---------- EXCERPTED TEXT ----------
Consumer Reports has come out with a rather alarming study that shows that 60 percent of ground turkey tested contained fecal bacteria and sixty-nine percent of ground-turkey samples contained enterococcus. Even more scary was that 80 percent of the enterococcus bacteria were resistant to three or more groups of closely related antibiotics (or classes), as were more than half of the E. coli.
In all, 90 percent of the samples tested positive for one or more of the five bacteria targeted by the study such as salmonella and staphylococcus aureus. Three samples were contaminated with the potentially lethal methicillin-resistant staphylococcus aureus (MRSA).
The percentage of such bacteria as E Coli did not change with organic or antibiotic-free turkeys.
The use of antibiotics (long criticized by health experts) has helped create a huge petri dish for generating resistant germs to antibiotics. Despite such studies, we continue to cut a demonstrably small force of food inspectors — relying on large part on the industry’s self-regulation.
The study is likely to have a huge impact on consumers who often view turkey as a healthier substitute for ground beef. It remains lower in fat but the contamination levels are astonishing.
The astonishing level of contamination in ground turkey would suggest that a large number of people are likely sickened every year without necessarily knowing that it was the turkey that was the culprit rather than the usual suspects of unclean restaurant conditions or other foods like lettuce etc. The problem is that people who are sickened by such food often do not trace their illness to a particular product. The result that tort actions remain rare due to factual causation problems — reducing the deterrence afforded by litigation.
----------
_WORK ORDER 1_. Update the ground turkey report from "In all, 90 percent" up to and including "levels are astonishing.", replacing "food inspectors" with "safety inspectors".
_WORK ORDER 2_. Rewrite the paragraph of the ground turkey report beginning "In all, 90 percent" as a single shorter sentence that keeps its main facts.
Rely only on the ground turkey report above.
---------- DATA ----------
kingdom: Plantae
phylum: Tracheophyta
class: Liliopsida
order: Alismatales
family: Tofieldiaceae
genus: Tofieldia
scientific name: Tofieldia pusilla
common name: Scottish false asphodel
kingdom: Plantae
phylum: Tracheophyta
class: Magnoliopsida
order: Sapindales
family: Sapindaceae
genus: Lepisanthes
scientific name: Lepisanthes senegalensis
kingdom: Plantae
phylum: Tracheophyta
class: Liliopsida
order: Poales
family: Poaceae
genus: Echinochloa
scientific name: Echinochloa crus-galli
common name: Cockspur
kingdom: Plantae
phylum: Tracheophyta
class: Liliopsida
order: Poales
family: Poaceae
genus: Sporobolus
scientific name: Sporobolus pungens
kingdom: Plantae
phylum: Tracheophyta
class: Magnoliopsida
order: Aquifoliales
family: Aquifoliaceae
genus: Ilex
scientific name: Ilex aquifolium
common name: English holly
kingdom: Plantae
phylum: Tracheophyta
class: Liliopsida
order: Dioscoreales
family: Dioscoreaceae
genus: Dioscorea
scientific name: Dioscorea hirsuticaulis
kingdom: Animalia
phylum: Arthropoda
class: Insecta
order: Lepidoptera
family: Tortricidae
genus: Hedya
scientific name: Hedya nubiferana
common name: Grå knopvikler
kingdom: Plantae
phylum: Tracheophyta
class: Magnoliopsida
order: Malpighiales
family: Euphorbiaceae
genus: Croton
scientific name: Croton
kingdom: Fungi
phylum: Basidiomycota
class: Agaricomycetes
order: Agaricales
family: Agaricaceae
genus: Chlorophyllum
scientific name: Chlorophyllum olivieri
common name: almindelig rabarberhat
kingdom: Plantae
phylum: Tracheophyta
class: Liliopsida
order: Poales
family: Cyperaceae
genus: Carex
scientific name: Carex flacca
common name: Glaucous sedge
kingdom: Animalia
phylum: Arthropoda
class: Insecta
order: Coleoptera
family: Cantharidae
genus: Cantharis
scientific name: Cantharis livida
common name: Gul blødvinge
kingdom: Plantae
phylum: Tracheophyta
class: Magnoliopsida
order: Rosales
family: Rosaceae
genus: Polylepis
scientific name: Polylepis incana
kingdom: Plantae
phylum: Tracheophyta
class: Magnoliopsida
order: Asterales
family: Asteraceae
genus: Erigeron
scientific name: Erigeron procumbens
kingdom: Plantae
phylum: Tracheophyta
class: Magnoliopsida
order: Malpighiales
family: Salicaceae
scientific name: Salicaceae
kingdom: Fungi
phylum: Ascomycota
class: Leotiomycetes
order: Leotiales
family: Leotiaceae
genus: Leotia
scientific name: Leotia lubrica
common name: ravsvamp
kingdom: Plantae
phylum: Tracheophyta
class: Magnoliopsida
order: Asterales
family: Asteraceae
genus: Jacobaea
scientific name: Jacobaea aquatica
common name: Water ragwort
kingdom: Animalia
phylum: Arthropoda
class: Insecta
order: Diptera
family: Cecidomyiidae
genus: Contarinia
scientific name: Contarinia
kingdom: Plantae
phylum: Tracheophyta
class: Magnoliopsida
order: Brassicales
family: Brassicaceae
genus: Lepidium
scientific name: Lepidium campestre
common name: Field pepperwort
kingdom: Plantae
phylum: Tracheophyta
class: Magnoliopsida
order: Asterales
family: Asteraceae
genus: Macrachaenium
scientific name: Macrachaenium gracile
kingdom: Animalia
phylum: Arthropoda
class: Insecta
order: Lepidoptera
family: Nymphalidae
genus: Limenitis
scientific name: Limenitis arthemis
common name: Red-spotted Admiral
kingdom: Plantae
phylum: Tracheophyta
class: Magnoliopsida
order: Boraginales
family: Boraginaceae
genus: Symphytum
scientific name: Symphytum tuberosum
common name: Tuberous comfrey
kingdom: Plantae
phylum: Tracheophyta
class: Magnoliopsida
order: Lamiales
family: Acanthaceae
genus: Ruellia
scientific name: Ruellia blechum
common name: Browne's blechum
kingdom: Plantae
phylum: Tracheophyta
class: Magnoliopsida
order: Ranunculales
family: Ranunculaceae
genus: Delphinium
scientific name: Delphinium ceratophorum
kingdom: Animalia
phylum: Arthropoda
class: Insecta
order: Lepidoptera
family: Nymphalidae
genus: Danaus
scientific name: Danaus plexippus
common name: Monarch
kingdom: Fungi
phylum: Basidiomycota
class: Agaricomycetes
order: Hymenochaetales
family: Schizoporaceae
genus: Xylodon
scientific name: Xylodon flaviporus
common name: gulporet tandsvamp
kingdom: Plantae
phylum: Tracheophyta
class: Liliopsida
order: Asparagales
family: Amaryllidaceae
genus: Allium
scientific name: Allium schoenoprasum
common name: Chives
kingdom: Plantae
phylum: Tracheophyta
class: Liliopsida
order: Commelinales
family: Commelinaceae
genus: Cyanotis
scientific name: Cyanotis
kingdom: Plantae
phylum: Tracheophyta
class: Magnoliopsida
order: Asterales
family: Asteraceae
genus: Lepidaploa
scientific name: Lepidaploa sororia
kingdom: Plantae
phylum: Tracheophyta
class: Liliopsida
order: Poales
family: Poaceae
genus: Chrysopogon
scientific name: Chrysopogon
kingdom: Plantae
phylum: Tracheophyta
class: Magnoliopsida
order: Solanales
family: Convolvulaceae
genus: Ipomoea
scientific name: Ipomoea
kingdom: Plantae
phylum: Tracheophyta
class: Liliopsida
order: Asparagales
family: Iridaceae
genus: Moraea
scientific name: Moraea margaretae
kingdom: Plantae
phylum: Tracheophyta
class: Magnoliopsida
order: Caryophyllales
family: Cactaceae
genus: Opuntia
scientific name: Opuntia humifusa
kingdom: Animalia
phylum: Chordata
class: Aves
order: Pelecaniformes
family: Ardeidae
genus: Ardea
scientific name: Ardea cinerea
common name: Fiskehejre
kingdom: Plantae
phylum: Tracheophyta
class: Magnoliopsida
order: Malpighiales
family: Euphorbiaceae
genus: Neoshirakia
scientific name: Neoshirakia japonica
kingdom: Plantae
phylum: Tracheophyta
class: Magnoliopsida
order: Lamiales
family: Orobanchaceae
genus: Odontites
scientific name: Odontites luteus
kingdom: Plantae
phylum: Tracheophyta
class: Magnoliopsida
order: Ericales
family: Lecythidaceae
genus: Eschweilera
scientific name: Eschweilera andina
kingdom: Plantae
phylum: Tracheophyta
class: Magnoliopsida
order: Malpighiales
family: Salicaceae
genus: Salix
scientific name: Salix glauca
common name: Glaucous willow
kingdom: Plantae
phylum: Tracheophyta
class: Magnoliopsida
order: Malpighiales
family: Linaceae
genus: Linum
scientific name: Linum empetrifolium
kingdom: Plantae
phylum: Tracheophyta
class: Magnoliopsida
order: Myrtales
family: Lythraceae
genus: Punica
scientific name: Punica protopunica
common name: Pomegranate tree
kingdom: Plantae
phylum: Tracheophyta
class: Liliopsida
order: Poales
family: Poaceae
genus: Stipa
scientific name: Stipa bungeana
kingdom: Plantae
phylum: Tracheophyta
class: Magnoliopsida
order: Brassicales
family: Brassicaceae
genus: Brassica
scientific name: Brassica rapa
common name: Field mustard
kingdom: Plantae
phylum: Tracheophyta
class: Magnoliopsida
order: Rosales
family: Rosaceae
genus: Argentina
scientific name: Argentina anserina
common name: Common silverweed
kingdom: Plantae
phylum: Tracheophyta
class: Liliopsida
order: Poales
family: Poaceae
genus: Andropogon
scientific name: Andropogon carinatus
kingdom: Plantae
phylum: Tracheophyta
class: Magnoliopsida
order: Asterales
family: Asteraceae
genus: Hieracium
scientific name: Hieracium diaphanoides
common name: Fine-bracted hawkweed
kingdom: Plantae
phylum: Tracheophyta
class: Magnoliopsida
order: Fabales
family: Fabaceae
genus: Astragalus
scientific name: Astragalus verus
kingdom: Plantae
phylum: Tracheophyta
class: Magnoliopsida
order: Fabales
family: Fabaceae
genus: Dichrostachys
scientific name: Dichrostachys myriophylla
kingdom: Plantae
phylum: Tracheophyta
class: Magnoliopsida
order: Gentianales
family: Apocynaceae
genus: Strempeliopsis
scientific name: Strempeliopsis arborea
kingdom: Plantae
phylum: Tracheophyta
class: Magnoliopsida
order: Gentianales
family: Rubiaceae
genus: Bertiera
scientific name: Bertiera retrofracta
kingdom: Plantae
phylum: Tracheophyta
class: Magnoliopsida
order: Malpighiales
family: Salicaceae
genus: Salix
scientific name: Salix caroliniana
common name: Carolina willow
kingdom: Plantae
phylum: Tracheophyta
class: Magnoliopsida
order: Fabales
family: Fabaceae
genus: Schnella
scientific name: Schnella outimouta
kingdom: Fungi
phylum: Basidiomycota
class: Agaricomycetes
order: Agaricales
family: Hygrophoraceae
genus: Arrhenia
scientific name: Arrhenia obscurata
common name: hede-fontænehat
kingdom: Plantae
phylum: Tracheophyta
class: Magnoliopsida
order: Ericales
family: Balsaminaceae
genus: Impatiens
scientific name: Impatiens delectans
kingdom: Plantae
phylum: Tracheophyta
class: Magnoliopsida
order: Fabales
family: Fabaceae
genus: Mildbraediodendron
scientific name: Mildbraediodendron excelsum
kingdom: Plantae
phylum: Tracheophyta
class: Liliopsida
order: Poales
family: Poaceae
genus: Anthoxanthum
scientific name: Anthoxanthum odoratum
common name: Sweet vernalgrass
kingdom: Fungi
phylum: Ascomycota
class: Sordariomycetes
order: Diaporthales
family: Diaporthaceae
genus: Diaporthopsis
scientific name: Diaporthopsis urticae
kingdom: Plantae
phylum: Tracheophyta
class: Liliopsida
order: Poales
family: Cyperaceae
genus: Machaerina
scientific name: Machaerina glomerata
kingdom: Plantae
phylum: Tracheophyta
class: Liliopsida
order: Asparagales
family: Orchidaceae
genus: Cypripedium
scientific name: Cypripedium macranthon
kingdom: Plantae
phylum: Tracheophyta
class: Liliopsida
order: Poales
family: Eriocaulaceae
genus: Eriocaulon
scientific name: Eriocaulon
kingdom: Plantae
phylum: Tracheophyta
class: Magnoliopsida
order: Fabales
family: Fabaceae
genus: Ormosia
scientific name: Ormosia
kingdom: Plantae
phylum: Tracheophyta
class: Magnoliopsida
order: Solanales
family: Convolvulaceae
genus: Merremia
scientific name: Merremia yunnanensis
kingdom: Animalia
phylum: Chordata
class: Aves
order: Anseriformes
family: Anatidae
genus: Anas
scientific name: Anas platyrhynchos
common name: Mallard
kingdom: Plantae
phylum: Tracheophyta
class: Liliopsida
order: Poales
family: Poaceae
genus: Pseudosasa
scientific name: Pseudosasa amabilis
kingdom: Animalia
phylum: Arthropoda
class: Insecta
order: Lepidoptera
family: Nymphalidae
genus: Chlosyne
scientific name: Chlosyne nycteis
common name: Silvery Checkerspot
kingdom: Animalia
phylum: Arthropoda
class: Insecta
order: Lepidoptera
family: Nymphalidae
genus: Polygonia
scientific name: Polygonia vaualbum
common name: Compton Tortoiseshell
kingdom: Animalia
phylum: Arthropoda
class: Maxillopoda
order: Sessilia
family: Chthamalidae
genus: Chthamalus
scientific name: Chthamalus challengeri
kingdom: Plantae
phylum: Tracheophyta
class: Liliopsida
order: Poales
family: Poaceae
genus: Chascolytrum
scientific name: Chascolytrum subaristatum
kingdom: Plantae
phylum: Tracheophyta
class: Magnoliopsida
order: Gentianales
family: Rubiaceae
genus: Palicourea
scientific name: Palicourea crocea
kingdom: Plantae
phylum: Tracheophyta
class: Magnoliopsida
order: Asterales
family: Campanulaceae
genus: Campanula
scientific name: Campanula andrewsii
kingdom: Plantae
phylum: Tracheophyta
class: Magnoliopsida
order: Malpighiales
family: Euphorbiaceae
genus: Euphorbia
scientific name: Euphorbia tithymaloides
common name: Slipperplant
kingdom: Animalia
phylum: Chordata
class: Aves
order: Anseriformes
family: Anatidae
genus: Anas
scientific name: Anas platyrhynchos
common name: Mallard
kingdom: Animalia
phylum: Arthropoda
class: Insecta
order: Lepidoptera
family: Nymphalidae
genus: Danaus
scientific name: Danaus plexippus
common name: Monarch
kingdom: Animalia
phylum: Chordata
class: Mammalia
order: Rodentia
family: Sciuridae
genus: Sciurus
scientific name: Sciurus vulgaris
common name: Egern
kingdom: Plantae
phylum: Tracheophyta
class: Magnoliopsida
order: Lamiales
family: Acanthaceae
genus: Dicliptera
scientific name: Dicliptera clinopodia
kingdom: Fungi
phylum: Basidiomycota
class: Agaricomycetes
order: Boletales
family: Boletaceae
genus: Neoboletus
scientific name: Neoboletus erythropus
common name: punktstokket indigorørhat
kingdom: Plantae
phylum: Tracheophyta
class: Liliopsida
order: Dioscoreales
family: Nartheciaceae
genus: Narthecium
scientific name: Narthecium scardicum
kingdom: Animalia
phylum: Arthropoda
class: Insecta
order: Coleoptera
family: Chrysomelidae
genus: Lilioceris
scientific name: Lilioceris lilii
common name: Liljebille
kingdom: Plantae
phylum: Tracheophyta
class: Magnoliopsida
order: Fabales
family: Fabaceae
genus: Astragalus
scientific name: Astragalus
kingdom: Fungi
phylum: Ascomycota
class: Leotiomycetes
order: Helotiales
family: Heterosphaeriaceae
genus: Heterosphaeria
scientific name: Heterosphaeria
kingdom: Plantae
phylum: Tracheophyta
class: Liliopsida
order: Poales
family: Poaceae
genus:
----------
_ANSWER AREA 1_.
In all, 90 percent of the samples tested positive for one or more of the five bacteria targeted by the study such as salmonella and staphylococcus aureus. Three samples were contaminated with the potentially lethal methicillin-resistant staphylococcus aureus (MRSA).
The percentage of such bacteria as E Coli did not change with organic or antibiotic-free turkeys.
The use of antibiotics (long criticized by health experts) has helped create a huge petri dish for generating resistant germs to antibiotics. Despite such studies, we continue to cut a demonstrably small force of safety inspectors — relying on large part on the industry’s self-regulation.
The study is likely to have a huge impact on consumers who often view turkey as a healthier substitute for ground beef. It remains lower in fat but the contamination levels are astonishing.

_ANSWER AREA 2_. Ninety percent of the samples tested positive for at least one of the study's five target bacteria, such as salmonella and staphylococcus aureus, and three carried the potentially lethal MRSA.